Every entry, from first to last, is to be written out exactly.

• _Stored data entries_:
- Opening Delimiter -
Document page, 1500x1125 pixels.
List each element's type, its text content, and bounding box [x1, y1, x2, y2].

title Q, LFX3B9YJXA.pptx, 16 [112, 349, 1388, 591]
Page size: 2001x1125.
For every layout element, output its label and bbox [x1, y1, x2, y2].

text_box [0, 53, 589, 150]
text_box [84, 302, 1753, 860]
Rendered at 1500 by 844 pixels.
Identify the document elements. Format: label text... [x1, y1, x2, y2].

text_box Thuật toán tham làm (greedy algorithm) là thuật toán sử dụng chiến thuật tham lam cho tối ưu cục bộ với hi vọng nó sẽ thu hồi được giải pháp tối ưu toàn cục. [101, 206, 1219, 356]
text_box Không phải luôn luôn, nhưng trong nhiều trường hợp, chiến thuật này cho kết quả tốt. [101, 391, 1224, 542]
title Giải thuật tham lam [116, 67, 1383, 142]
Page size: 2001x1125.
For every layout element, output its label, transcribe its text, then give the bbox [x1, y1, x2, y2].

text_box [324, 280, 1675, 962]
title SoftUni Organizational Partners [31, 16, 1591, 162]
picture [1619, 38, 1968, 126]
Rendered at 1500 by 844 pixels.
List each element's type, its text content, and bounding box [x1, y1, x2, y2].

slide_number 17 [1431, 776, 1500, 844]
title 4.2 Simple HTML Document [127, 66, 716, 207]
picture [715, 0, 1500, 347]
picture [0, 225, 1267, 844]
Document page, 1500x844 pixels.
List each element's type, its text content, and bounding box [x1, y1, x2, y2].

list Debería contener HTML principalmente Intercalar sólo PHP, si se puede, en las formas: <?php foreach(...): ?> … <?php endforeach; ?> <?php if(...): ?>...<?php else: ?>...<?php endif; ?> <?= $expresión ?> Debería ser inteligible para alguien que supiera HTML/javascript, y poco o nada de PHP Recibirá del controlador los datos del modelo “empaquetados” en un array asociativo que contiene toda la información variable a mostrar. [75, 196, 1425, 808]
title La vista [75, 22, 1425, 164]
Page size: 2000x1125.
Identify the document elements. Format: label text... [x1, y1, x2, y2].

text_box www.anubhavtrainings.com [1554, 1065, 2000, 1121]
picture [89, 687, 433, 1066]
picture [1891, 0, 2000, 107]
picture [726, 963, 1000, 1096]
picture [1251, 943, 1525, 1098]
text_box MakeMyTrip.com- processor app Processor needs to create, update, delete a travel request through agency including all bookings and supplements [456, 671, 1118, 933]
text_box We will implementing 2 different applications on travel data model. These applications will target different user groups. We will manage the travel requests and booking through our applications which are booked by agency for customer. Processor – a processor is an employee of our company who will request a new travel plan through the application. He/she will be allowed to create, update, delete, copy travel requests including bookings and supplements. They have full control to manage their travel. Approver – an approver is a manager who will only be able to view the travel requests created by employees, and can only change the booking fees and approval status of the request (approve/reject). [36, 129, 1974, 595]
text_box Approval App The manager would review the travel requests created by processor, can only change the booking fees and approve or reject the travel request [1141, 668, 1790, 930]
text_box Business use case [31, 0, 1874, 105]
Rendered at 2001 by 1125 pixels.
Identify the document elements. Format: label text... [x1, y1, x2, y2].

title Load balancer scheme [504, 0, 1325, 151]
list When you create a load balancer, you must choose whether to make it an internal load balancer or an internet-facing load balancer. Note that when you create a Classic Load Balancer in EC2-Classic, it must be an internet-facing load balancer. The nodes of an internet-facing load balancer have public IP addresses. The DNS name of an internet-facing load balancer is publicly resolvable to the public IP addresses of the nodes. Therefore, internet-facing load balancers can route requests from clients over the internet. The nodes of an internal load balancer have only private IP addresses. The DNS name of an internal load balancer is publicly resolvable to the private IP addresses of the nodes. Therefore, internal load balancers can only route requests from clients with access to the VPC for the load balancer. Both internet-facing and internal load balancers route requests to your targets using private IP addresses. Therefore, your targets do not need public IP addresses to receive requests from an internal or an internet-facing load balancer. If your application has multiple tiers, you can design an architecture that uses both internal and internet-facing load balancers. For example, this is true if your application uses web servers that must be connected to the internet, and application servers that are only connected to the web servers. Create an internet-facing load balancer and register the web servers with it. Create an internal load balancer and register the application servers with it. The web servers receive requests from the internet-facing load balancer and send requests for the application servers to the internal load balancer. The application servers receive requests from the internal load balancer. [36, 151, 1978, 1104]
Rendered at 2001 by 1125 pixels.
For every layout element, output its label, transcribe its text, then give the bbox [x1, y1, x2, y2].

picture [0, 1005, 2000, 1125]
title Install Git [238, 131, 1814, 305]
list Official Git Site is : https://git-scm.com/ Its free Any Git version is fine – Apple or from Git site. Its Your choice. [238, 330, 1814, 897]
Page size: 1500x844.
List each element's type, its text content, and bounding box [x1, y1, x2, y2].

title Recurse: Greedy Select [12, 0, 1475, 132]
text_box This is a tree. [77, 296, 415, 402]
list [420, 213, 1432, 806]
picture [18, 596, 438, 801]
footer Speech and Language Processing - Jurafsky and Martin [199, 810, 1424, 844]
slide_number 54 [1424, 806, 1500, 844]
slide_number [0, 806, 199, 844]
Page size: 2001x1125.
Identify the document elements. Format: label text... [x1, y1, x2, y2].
- Closing Delimiter -
• _SOLUTION_:
Document page, 1500x1125 pixels.
List each element's type, its text content, and bounding box [x1, y1, x2, y2].

title Q, LFX3B9YJXA.pptx, 16 [112, 349, 1388, 591]
Page size: 2001x1125.
For every layout element, output its label and bbox [x1, y1, x2, y2].

text_box [0, 53, 589, 150]
text_box [84, 302, 1753, 860]
Rendered at 1500 by 844 pixels.
Identify the document elements. Format: label text... [x1, y1, x2, y2].

text_box Thuật toán tham làm (greedy algorithm) là thuật toán sử dụng chiến thuật tham lam cho tối ưu cục bộ với hi vọng nó sẽ thu hồi được giải pháp tối ưu toàn cục. [101, 206, 1219, 356]
text_box Không phải luôn luôn, nhưng trong nhiều trường hợp, chiến thuật này cho kết quả tốt. [101, 391, 1224, 542]
title Giải thuật tham lam [116, 67, 1383, 142]
Page size: 2001x1125.
For every layout element, output its label, transcribe its text, then give the bbox [x1, y1, x2, y2].

text_box [324, 280, 1675, 962]
title SoftUni Organizational Partners [31, 16, 1591, 162]
picture [1619, 38, 1968, 126]
Rendered at 1500 by 844 pixels.
List each element's type, its text content, and bounding box [x1, y1, x2, y2].

slide_number 17 [1431, 776, 1500, 844]
title 4.2 Simple HTML Document [127, 66, 716, 207]
picture [715, 0, 1500, 347]
picture [0, 225, 1267, 844]
Document page, 1500x844 pixels.
List each element's type, its text content, and bounding box [x1, y1, x2, y2].

list Debería contener HTML principalmente Intercalar sólo PHP, si se puede, en las formas: <?php foreach(...): ?> … <?php endforeach; ?> <?php if(...): ?>...<?php else: ?>...<?php endif; ?> <?= $expresión ?> Debería ser inteligible para alguien que supiera HTML/javascript, y poco o nada de PHP Recibirá del controlador los datos del modelo “empaquetados” en un array asociativo que contiene toda la información variable a mostrar. [75, 196, 1425, 808]
title La vista [75, 22, 1425, 164]
Page size: 2000x1125.
Identify the document elements. Format: label text... [x1, y1, x2, y2].

text_box www.anubhavtrainings.com [1554, 1065, 2000, 1121]
picture [89, 687, 433, 1066]
picture [1891, 0, 2000, 107]
picture [726, 963, 1000, 1096]
picture [1251, 943, 1525, 1098]
text_box MakeMyTrip.com- processor app Processor needs to create, update, delete a travel request through agency including all bookings and supplements [456, 671, 1118, 933]
text_box We will implementing 2 different applications on travel data model. These applications will target different user groups. We will manage the travel requests and booking through our applications which are booked by agency for customer. Processor – a processor is an employee of our company who will request a new travel plan through the application. He/she will be allowed to create, update, delete, copy travel requests including bookings and supplements. They have full control to manage their travel. Approver – an approver is a manager who will only be able to view the travel requests created by employees, and can only change the booking fees and approval status of the request (approve/reject). [36, 129, 1974, 595]
text_box Approval App The manager would review the travel requests created by processor, can only change the booking fees and approve or reject the travel request [1141, 668, 1790, 930]
text_box Business use case [31, 0, 1874, 105]
Rendered at 2001 by 1125 pixels.
Identify the document elements. Format: label text... [x1, y1, x2, y2].

title Load balancer scheme [504, 0, 1325, 151]
list When you create a load balancer, you must choose whether to make it an internal load balancer or an internet-facing load balancer. Note that when you create a Classic Load Balancer in EC2-Classic, it must be an internet-facing load balancer. The nodes of an internet-facing load balancer have public IP addresses. The DNS name of an internet-facing load balancer is publicly resolvable to the public IP addresses of the nodes. Therefore, internet-facing load balancers can route requests from clients over the internet. The nodes of an internal load balancer have only private IP addresses. The DNS name of an internal load balancer is publicly resolvable to the private IP addresses of the nodes. Therefore, internal load balancers can only route requests from clients with access to the VPC for the load balancer. Both internet-facing and internal load balancers route requests to your targets using private IP addresses. Therefore, your targets do not need public IP addresses to receive requests from an internal or an internet-facing load balancer. If your application has multiple tiers, you can design an architecture that uses both internal and internet-facing load balancers. For example, this is true if your application uses web servers that must be connected to the internet, and application servers that are only connected to the web servers. Create an internet-facing load balancer and register the web servers with it. Create an internal load balancer and register the application servers with it. The web servers receive requests from the internet-facing load balancer and send requests for the application servers to the internal load balancer. The application servers receive requests from the internal load balancer. [36, 151, 1978, 1104]
Rendered at 2001 by 1125 pixels.
For every layout element, output its label, transcribe its text, then give the bbox [x1, y1, x2, y2].

picture [0, 1005, 2000, 1125]
title Install Git [238, 131, 1814, 305]
list Official Git Site is : https://git-scm.com/ Its free Any Git version is fine – Apple or from Git site. Its Your choice. [238, 330, 1814, 897]
Page size: 1500x844.
List each element's type, its text content, and bounding box [x1, y1, x2, y2].

title Recurse: Greedy Select [12, 0, 1475, 132]
text_box This is a tree. [77, 296, 415, 402]
list [420, 213, 1432, 806]
picture [18, 596, 438, 801]
footer Speech and Language Processing - Jurafsky and Martin [199, 810, 1424, 844]
slide_number 54 [1424, 806, 1500, 844]
slide_number [0, 806, 199, 844]
Page size: 2001x1125.
Identify the document elements. Format: label text... [x1, y1, x2, y2].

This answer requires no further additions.